Correlation matrix (more variables)#
A correlation matrix must be positive definite. In the case of a correlation matrix of size 2, this is always the case.
For a correlation matrix, the requirement can be checked by assessing the principal minors. A correlation matrix is positive definite when all the minors are positive.
Let’s consider a correlation matrix with three variables. We can check if the matrix is positive definite by checking if the determinant of the matrix is positive. This is done with the following method:
[23]:
def get_determinant_3d(rho_hs_tp, rho_hs_h, rho_tp_h):
correlation_matrix = np.array([[1.0, rho_hs_tp, rho_hs_h], [rho_hs_tp, 1.0, rho_tp_h], [rho_hs_h, rho_tp_h, 1.0]])
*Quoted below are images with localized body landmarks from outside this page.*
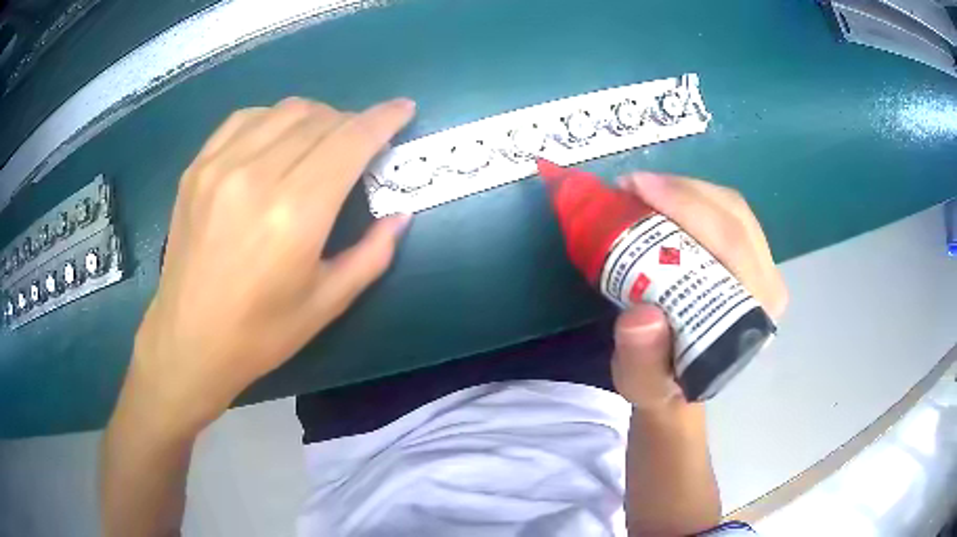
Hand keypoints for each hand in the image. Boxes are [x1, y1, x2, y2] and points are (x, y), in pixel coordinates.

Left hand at [125, 97, 414, 434]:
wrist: (188, 340)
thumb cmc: (261, 333)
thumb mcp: (327, 303)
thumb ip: (372, 254)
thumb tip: (400, 215)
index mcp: (295, 213)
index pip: (351, 141)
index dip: (384, 119)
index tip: (403, 109)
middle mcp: (257, 176)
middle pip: (321, 119)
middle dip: (352, 123)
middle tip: (360, 146)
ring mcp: (220, 166)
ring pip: (285, 110)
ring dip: (316, 117)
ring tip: (320, 142)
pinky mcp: (197, 167)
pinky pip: (246, 118)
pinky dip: (273, 119)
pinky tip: (276, 141)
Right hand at [610, 172, 787, 409]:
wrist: (679, 384)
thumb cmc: (662, 382)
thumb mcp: (642, 384)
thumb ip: (642, 360)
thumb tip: (642, 315)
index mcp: (751, 317)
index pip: (732, 244)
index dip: (686, 207)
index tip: (636, 190)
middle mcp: (768, 288)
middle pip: (734, 216)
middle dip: (682, 190)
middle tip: (631, 185)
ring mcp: (765, 270)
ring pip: (733, 207)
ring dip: (686, 189)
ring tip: (642, 189)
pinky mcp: (753, 259)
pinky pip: (728, 212)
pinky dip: (693, 196)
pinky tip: (663, 198)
det = np.linalg.det(correlation_matrix)
print(f'Determinant: {det}')
Let’s now consider a correlation matrix which we know is positive definite; the corresponding determinant is positive:
[24]:
project.correlation_matrix['h_s', 't_p'] = 0.8
project.correlation_matrix['h_s', 'h'] = 0.6
project.correlation_matrix['t_p', 'h'] = 0.7
get_determinant_3d(project.correlation_matrix['h_s', 't_p'],
project.correlation_matrix['h_s', 'h'],
project.correlation_matrix['t_p', 'h'])
project.validate()
Determinant: 0.1819999999999999
ok
Given this correlation matrix, we run the Monte Carlo simulations:
[25]:
project.run()
plt = project.result.get_plot_realizations('h_s', 't_p')
plt.show()
plt = project.result.get_plot_realizations('h_s', 'h')
plt.show()
plt = project.result.get_plot_realizations('t_p', 'h')
plt.show()
If a correlation matrix is not positive definite (the determinant is negative), an error message is printed indicating that the Cholesky decomposition is not possible:
[ ]:
project.correlation_matrix['h_s', 't_p'] = 0.9
project.correlation_matrix['h_s', 'h'] = 0.9
project.correlation_matrix['t_p', 'h'] = -0.9
get_determinant_3d(project.correlation_matrix['h_s', 't_p'],
project.correlation_matrix['h_s', 'h'],
project.correlation_matrix['t_p', 'h'])
project.validate()
Determinant: -2.8880000000000003
Error: Cholesky decomposition fails.